When investigating further it seems every query in memory has the same ArrayInt with exactly the same number of items. What are your opions on this? Is it a bug?
Although I’m not able to reproduce this in a testcase the issue is still occuring in my application (coldbox framework). Somehow the arrCurrentRow (ArrayInt) attribute of the lucee.runtime.type.QueryImpl object Is getting larger over time.
Restarted the server yesterday and the biggest arrCurrentRow (ArrayInt) now contains 131.072 items.I also see occurences of 65.536, 32.768, 16.384, 8,192 items … al the way down to 32 items.
Off the top of my head, here some things to look at/try.
Can you try the jTDS driver?
Do you have a huge return result (as in record number not size)?
Query cache setting?
[Edit]
Can you try 5.2.7?
The current row is PageContext specific (which is kinda neat), which means if you save a query in the session, and access it from two diff Contexts, the iterator positions will be different. (Which is also good I guess, never really thought about it - we always explicitly loop a variable from 1 to RecordCount and use explicit indexes)
ArrayInt is an int[]. (makes sense) . But it is an Array - which means it’s not a hash lookup, it’s a chunk of memory… which is… well… problematic because
The current row is indexed with the ID on the PageContext of the request - which is allocated in CFMLFactoryImpl from idCounter++ and grows as the server runs.
So if the context starts at 1, and keeps growing everytime you have a request… every query from that point forward will allocate LARGE arrayints.
Example, thread 10
blah = new Query
cfloop query=“blah”
blah.COL ← creates a arrCurrentRow with 32 entries (minimum) and saves the current index at index 10 (31 empty entries)
PageContext 1000
blah = new Query
cfloop query=“blah”
blah.COL ← creates a arrCurrentRow with 32 entries (minimum), grows the array to 1000 entries, and saves the current index at index 1000. (999 empty entries)
PageContext 10000
blah = new Query
cfloop query=“blah”
blah.COL ← creates a arrCurrentRow with 32 entries (minimum), grows the array to 10000 entries, and saves the current index at index 10000. (9999 empty entries)
The longer time goes on, the more inefficient it’ll get.
Your best bet at reproducing it is to burn through PageContexts as quickly as possible. (Maybe cfhttp against a lucee .cfm file 100 times, then allocate a new query and see how big the arrayint is)
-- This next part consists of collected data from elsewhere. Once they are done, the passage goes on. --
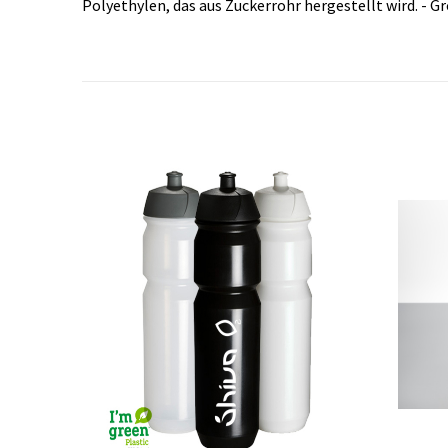
Polyethylen, das aus Zuckerrohr hergestellt wird. - G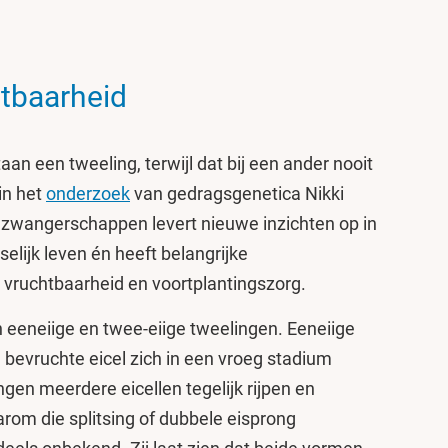
htbaarheid
n een tweeling, terwijl dat bij een ander nooit
in het
onderzoek
van gedragsgenetica Nikki
gzwangerschappen levert nieuwe inzichten op in
elijk leven én heeft belangrijke
 vruchtbaarheid en voortplantingszorg.
eeneiige en twee-eiige tweelingen. Eeneiige
bevruchte eicel zich in een vroeg stadium
lingen meerdere eicellen tegelijk rijpen en
rom die splitsing of dubbele eisprong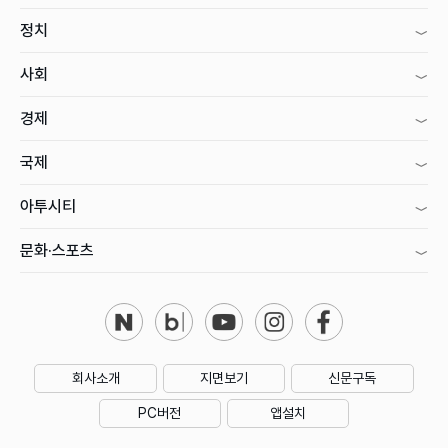
정치
사회
경제
국제
아투시티
문화·스포츠
회사소개
지면보기
신문구독
PC버전
앱설치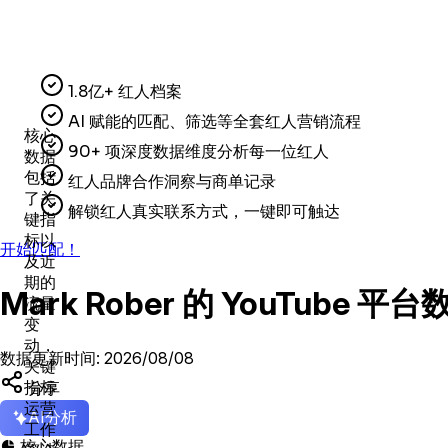
1.8亿+ 红人档案
AI 赋能的匹配、筛选等全套红人营销流程
核心
90+ 项深度数据维度分析每一位红人
数据
包括
红人品牌合作洞察与商单记录
了关
解锁红人真实联系方式，一键即可触达
键指
标以
开始匹配！
及近
期的
Mark Rober 的 YouTube
流量
变
动，
数据更新时间: 2026/08/08
关键
分享
指标
运营
AI分析
工作
核心数据
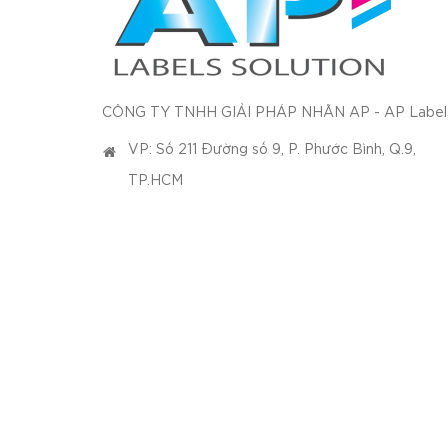
CÔNG TY TNHH GIẢI PHÁP NHÃN AP - AP Label
VP: Số 211 Đường số 9, P. Phước Bình, Q.9,
TP.HCM
Xưởng: 607 Đỗ Xuân Hợp, Phước Long B, Q.9,
TP.HCM
028.71001700 - P. KD : 0938118309
0913856789
info@temnhan247.com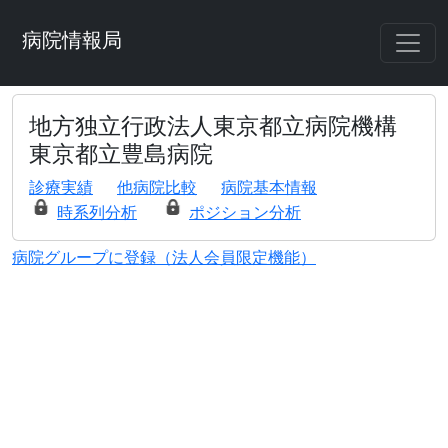
病院情報局
地方独立行政法人東京都立病院機構
東京都立豊島病院
診療実績
他病院比較
病院基本情報
時系列分析
ポジション分析
病院グループに登録（法人会員限定機能）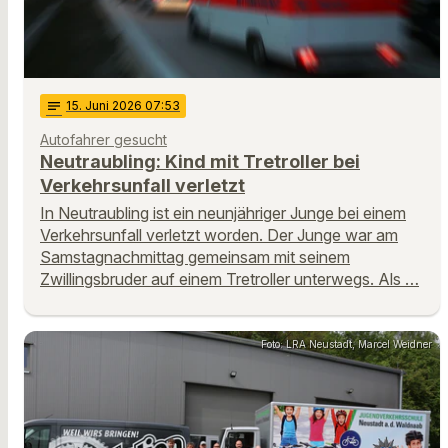
notes
15
. Juni 2026 07:53
Autofahrer gesucht
Neutraubling: Kind mit Tretroller bei
Verkehrsunfall verletzt
In Neutraubling ist ein neunjähriger Junge bei einem
Verkehrsunfall verletzt worden. Der Junge war am
Samstagnachmittag gemeinsam mit seinem
Zwillingsbruder auf einem Tretroller unterwegs. Als …
Foto: LRA Neustadt, Marcel Weidner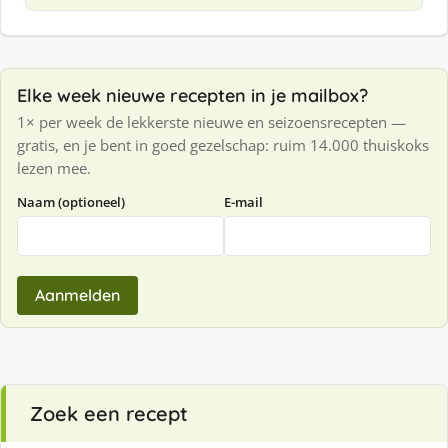
Elke week nieuwe recepten in je mailbox?
1× per week de lekkerste nieuwe en seizoensrecepten —
gratis, en je bent in goed gezelschap: ruim 14.000 thuiskoks
lezen mee.
Naam (optioneel)
E-mail
Aanmelden
Zoek een recept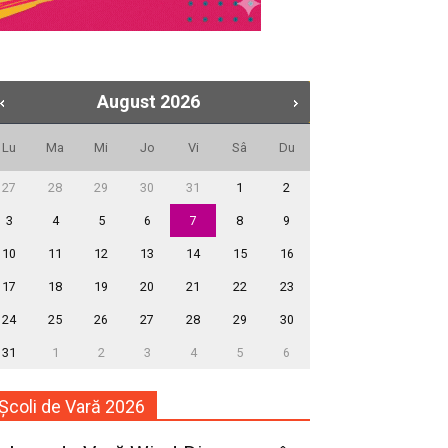
August
2026
Lu
Ma
Mi
Jo
Vi
Sâ
Du
27
28
29
30
31
1
2
3
4
5
6
7
8
9
10
11
12
13
14
15
16
17
18
19
20
21
22
23
24
25
26
27
28
29
30
31
1
2
3
4
5
6
Școli de Vară 2026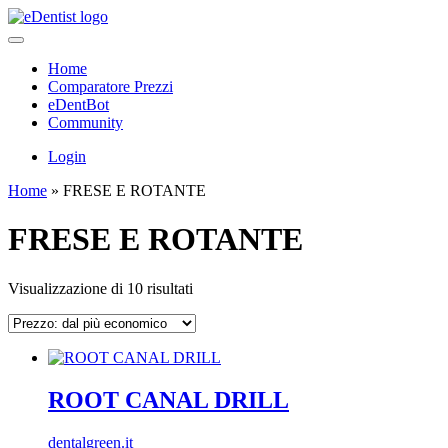
Home
Comparatore Prezzi
eDentBot
Community
Login
Home
»
FRESE E ROTANTE
FRESE E ROTANTE
Prezzo:
Visualizzazione di 10 risultati
dal
più
economico
ROOT CANAL DRILL
dentalgreen.it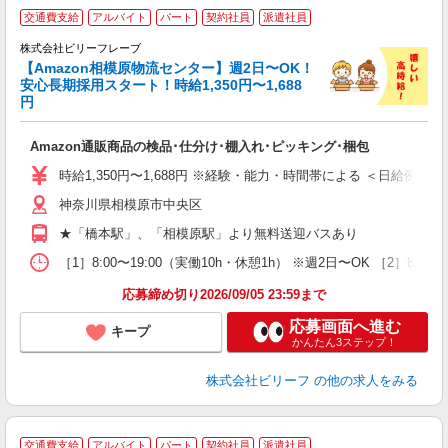
A
交通費支給
アルバイト
パート
契約社員
派遣社員
で
株式会社ビリーフレーブ
っ
【Amazon相模原物流センター】週2日〜OK！
安心長期採用スタート！時給1,350円〜1,688
円
待
入
Amazon通販商品の検品･仕分け･棚入れ･ピッキング･梱包
験
婦
時給1,350円〜1,688円 ※経験・能力・時間帯による ＜日給例＞ 15,613
～
神奈川県相模原市中央区
昼
通
★「橋本駅」、「相模原駅」より無料送迎バスあり
費
［1］8:00〜19:00（実働10h・休憩1h） ※週2日〜OK ［2］8:
応募締め切り2026/09/05 23:59まで
応募画面へ進む
キープ
かんたん3ステップ！
株式会社ビリーフ
の他の求人をみる
交通費支給
アルバイト
パート
契約社員
派遣社員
I imagine this should be hash based instead of array based, or PageContext should be extended to hold arbitrary context information for tags running on a page. At the very least the object should perform well when the query is used in a single pagecontext, as using it from multiple is probably the more rare case.
Upgraded to the latest Lucee version (5.2.8.50) and the latest Microsoft SQL Server drivers (6.2.2.jre8).
Unfortunately this problem is still occuring on production, while not being able to reproduce with a testcase After a few days I really need to restart the servers. GC will go crazy because every query will have an arCurrentrow with a few million items.
Maybe someone with the Lucee team has an idea what’s going on?
what is important to point out that Lucee has a pool for PCs, so the size is not growing for every request, only in case you have multiple request at the same time (including cfthreads what get it’s own PC).
When this implemenation was written (a long time ago) the id was not a static id, is was more like the stack size of the current running threads, a value of course not growing over time. so when the implementation of PC.id changed we have forgotten that query is depending on a low number. a typical example of using a unindential side effect on a system (always expecting low number).
So why is an array used in the first place and not a map?
Speed, we needed a solution that is as fast as possible and a native array was the fastest one
How can we fix this?
make sure the id is always low again, unless you have hunderts of threads open at the same time.
find a different solution
further work on this will only be documented in the ticket…